David Monniaux wrote:
On the English Wikipedia (but this is coming on other ones) we have a large amount of articles about individual highschools, most of which have nothing special and are just like the next highschool.
These articles tend: * to lack perspective [...] However, when OTRS folks delete such articles as "non notable", they often face angry remarks, accusations of lack of democratic process,
I'm not interested in schools or whether they are worthy of articles, but I'm intrigued by the mathematical nature of this problem.
The people who wrote the articles lack perspective (on other schools than their own) and when the article is removed, they lack perspective of having articles removed. Aren't these necessary phenomena at the thin end of [[the long tail]]?

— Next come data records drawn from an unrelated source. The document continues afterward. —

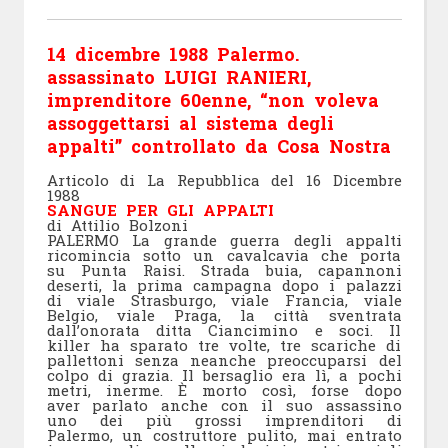
14 dicembre 1988 Palermo.
assassinato LUIGI RANIERI,
imprenditore 60enne, “non voleva
assoggettarsi al sistema degli
appalti” controllato da Cosa Nostra
Articolo di La Repubblica del 16 Dicembre
1988
SANGUE PER GLI APPALTI
di Attilio Bolzoni
PALERMO La grande guerra degli appalti
ricomincia sotto un cavalcavia che porta
su Punta Raisi. Strada buia, capannoni
deserti, la prima campagna dopo i palazzi
di viale Strasburgo, viale Francia, viale
Belgio, viale Praga, la città sventrata
dall’onorata ditta Ciancimino e soci. Il
killer ha sparato tre volte, tre scariche di
pallettoni senza neanche preoccuparsi del
colpo di grazia. Il bersaglio era lì, a pochi
metri, inerme. È morto così, forse dopo
aver parlato anche con il suo assassino
uno dei più grossi imprenditori di
Palermo, un costruttore pulito, mai entrato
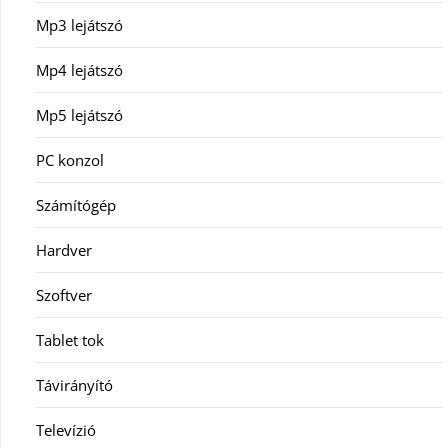
Mp3 lejátszó
Mp4 lejátszó
Mp5 lejátszó
PC konzol
Számítógép
Hardver
Szoftver
Tablet tok
Távirányító
Televízió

If we had complete visitor statistics from web logs (including Squid caches and reusers such as Answers.com), then we could point to numbers saying that this article has only been viewed so many times in the last year, and therefore it is not notable. But even if this were practically achievable (which today it is not), would that be a useful solution?
All classic reasoning about notability is focused on the fat end of the tail. Oscars are awarded to the best films, bookstores list the best selling books, the winners get the prizes. But how can we achieve fairness, balance, equal coverage at the thin end?
In any written text (see [[en:Zipf's law]]), of all the words used (the vocabulary), about half of them will occurr only once. If the same mathematical distribution is applicable to topics in an encyclopedia, about half of all articles in Wikipedia are at the very thinnest end of the tail. If we were to use visitor statistics to cut away the least notable topics, we could easily cut away half of our stock. And that's hardly what we want.
So is there any other math we could do here?